● **DIRECTIONS FOR THIS TASK**
Would you reproduce each of the records below precisely, with the pictures left out?

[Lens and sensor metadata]
►

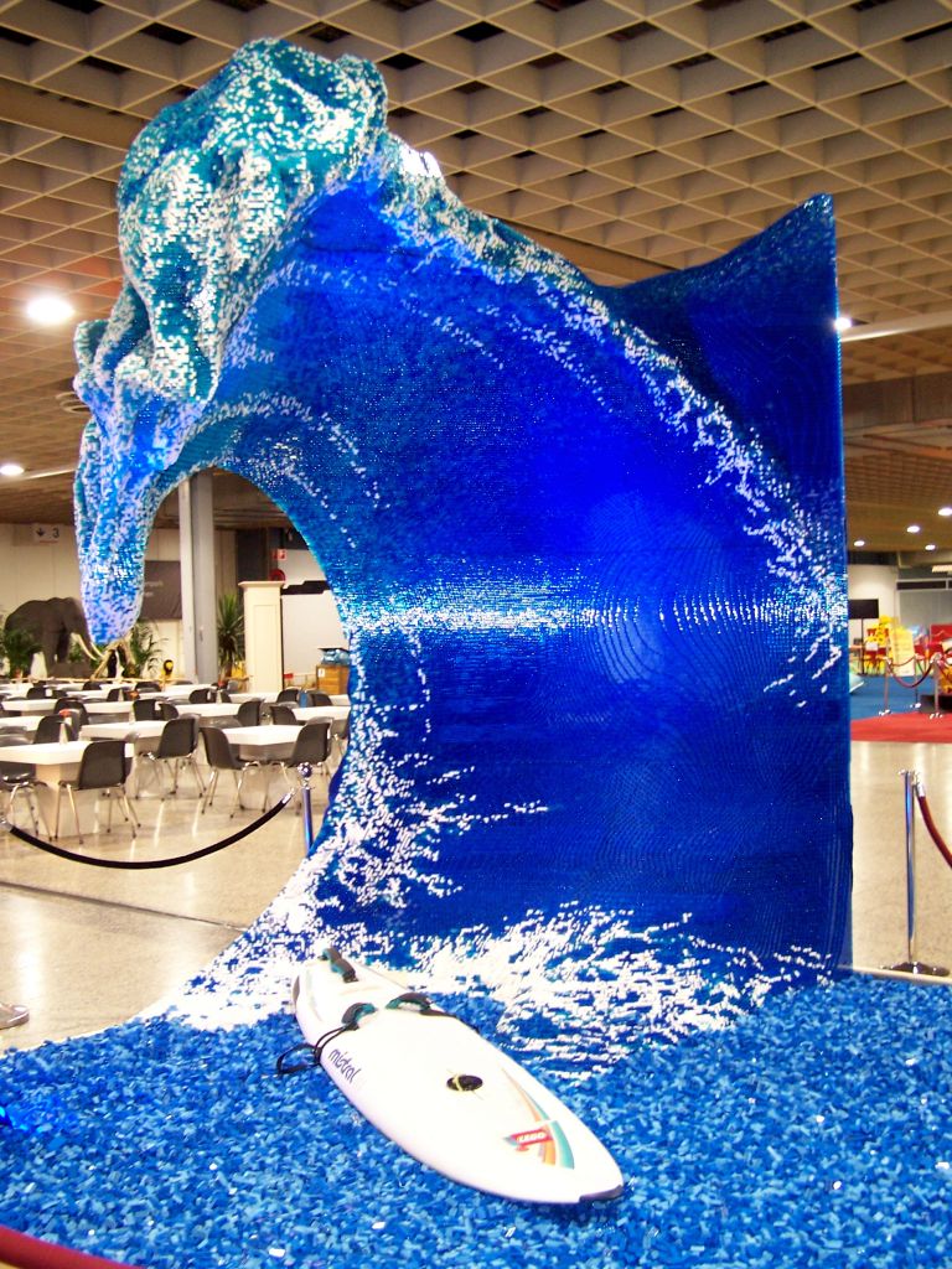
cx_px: 476
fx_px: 1393
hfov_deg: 37.7
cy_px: 634
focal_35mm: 38
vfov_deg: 49.0
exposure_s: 1/4
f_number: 2.8
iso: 140
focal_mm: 6.3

◄

● **RESULT OF THIS TASK**
cx_px: 476
fx_px: 1393
hfov_deg: 37.7
cy_px: 634
focal_35mm: 38
vfov_deg: 49.0
exposure_s: 1/4
f_number: 2.8
iso: 140
focal_mm: 6.3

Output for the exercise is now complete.